## Material for this exercise
========================================================================
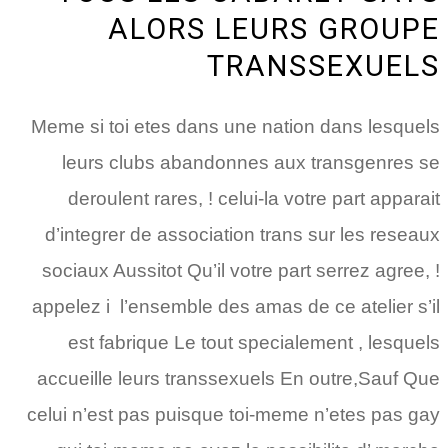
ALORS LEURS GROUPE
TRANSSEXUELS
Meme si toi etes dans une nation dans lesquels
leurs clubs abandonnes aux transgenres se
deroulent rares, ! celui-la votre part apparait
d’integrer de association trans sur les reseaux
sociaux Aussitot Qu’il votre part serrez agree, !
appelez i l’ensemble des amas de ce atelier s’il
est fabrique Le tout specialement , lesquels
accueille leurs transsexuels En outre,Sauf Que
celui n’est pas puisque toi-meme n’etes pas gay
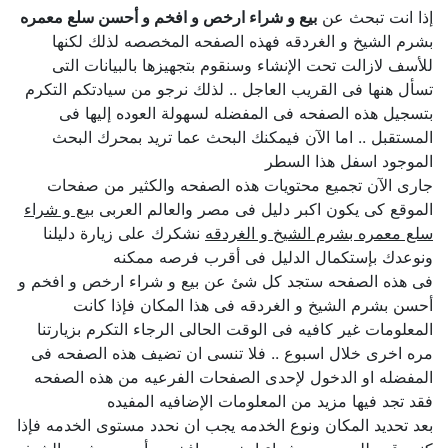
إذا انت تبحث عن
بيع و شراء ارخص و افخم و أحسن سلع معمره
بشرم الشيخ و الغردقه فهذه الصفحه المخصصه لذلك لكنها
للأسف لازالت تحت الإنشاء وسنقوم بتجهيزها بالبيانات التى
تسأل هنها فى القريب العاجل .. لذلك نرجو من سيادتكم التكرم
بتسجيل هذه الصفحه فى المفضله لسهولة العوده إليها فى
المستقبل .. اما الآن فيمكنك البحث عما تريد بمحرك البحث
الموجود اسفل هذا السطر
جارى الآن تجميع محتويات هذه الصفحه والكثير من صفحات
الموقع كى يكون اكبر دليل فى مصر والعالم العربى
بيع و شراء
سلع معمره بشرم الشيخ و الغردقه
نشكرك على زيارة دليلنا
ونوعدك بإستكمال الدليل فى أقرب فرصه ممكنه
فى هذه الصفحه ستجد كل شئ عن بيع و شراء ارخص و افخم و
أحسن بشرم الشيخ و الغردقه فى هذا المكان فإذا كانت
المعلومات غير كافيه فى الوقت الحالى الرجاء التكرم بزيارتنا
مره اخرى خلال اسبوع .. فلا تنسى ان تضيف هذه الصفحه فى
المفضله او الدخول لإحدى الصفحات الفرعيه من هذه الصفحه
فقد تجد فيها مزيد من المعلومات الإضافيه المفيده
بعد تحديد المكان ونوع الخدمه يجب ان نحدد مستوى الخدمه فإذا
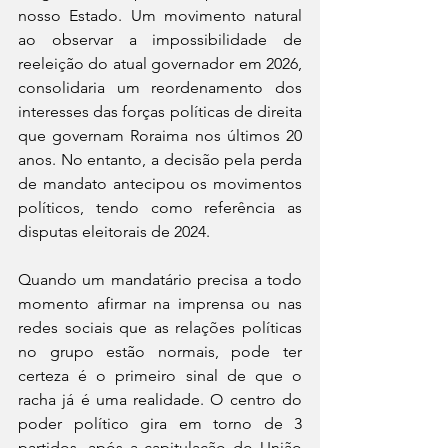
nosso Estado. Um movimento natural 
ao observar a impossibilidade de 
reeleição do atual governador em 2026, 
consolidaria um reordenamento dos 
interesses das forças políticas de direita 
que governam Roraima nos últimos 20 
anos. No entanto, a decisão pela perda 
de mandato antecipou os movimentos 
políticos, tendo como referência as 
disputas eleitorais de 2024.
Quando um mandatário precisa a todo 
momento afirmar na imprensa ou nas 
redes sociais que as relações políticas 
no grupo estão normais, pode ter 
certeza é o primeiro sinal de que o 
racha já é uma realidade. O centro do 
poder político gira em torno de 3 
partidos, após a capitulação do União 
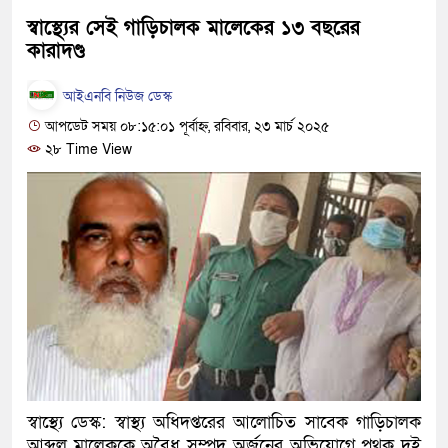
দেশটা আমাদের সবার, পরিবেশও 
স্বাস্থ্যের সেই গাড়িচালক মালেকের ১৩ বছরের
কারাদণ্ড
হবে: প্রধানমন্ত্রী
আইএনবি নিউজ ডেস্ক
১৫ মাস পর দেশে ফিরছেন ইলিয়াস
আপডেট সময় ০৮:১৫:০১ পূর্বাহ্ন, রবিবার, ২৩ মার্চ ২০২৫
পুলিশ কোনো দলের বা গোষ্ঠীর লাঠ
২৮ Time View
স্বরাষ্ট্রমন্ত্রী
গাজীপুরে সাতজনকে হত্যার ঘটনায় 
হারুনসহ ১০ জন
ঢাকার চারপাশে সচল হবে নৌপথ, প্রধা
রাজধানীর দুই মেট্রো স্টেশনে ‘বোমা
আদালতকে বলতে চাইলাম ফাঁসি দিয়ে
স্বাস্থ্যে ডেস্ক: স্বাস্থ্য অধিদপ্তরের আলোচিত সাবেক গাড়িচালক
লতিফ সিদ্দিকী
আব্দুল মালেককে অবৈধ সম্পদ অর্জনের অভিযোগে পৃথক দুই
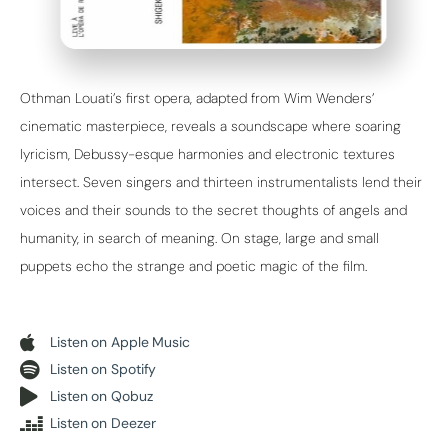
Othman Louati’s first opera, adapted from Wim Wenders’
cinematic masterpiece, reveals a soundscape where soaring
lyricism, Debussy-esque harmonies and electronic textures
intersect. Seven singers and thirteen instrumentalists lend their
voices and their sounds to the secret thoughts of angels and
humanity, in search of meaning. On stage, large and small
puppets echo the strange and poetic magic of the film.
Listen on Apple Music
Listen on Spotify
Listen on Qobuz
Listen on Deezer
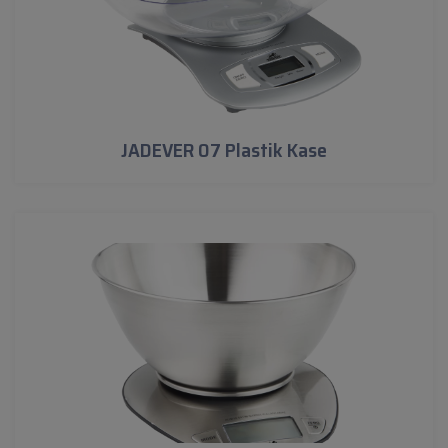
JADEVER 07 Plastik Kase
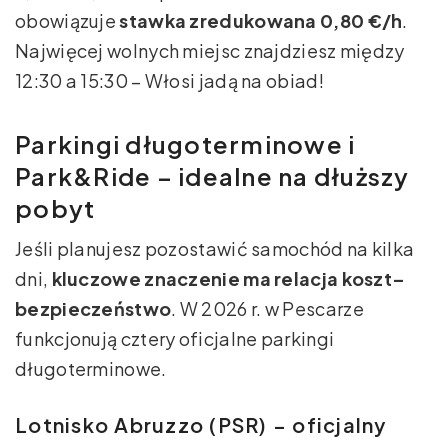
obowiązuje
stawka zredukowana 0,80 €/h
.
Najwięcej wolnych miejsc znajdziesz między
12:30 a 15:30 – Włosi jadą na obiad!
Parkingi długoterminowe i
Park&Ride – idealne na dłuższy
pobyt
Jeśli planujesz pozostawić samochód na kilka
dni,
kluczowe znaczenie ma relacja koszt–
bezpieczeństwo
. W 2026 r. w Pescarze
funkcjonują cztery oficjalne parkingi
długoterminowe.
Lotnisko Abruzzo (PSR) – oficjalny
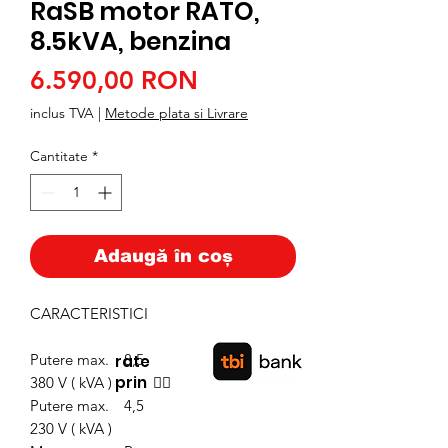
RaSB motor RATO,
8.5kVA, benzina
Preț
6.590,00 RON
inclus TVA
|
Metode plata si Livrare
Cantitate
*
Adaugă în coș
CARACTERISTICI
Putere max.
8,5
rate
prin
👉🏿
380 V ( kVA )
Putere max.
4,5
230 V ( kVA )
========================================================================
## Directive
Which of the lines in the listing above include "their"? Report each of them.

## Response box
intersect. Seven singers and thirteen instrumentalists lend their
voices and their sounds to the secret thoughts of angels and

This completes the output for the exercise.